Keeping Cool

With the mercury rising to the high thirties this week, and the humidex values into the high forties, we thought this would be a good time to write about employer obligations and the heat.

The Occupational Health and Safety Act has very few specific restrictions with respect to the workplace temperature. A health care facility, factory, retail store or office cannot be colder than 18°C, but no maximum temperature is mandated. A construction project “work chamber” can be not hotter than 38°C and a medical compression lock can be no hotter than 27°C. Other than that, no specific maximum values are given in the legislation.

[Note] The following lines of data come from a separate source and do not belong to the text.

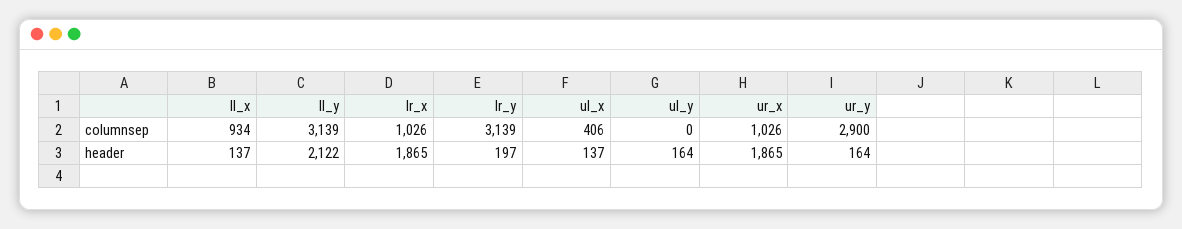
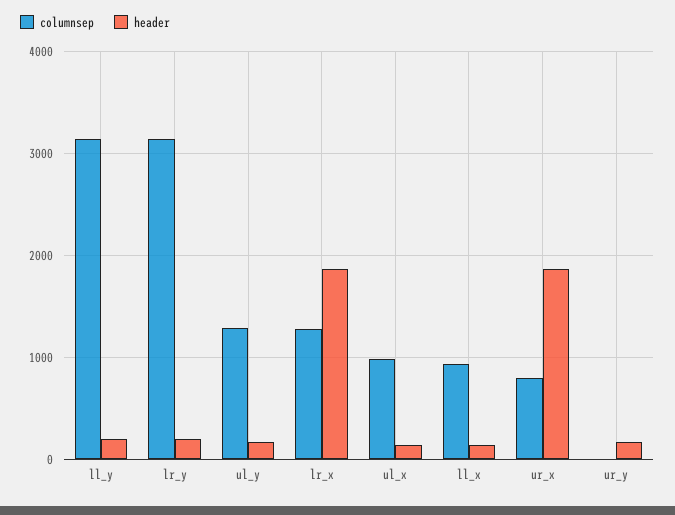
  {
    "columnsep": {
      "ll_x": 934,
      "ll_y": 3139,
-     "lr_x": 1026,
+     "lr_x": 1300,
      "lr_y": 3139,
-     "ul_x": 406,
+     "ul_x": 1000,
-     "ul_y": 0,
+     "ul_y": 1300,
-     "ur_x": 1026,
+     "ur_x": 800,
-     "ur_y": 2900
+     "ur_y": 0
    },
    "header": {
      "ll_x": 137,
-     "ll_y": 2122,
+     "ll_y": 200,
      "lr_x": 1865,
      "lr_y": 197,
      "ul_x": 137,
      "ul_y": 164,
      "ur_x": 1865,
      "ur_y": 164
    }
  }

But that doesn’t take the heat off of employers – pun intended. Employers are obligated by the Act to “take every precaution reasonable in the circumstances for the protection of a worker.” The Ministry of Labour (and the OHSA tribunal and the courts) interprets that to include an obligation to develop “hot environment policies” and procedures to protect workers in “hot environments due to hot processes or hot weather.”

The Ministry suggests that the ultimate objective is to prevent acclimatized workers’ core body temperatures from rising above 38°C.

Looking at the tribunal decisions and caselaw, it’s difficult to make a universal prescription that will work for all, or most, or even many, workplaces. In some cases heat tolerance assessments have been ordered; in other cases, modifications to the workplace or to the very nature of how the work is done. The diversity of workplaces and occupations is probably the reason that the legislation itself offers such limited guidance.

Our advice is simple; it’s very very hot out – do your best within your resources to ensure that the workplace is cool. Do your best to ensure that your employees are cool, that they are well-hydrated and that they have access to resources that are going to make doing their jobs as easy as possible while the heat wave lasts. Try to limit outdoor exposure and events as much as possible. Provide air conditioning or proper ventilation where appropriate. If it’s not possible to modify the environment, then concessions will have to be made on how work is done. More breaks for water. Less time consecutively spent doing physically exhaustive tasks (like writing a legal blog!). Whatever is reasonable in the circumstances. Listen to the workers and keep cool.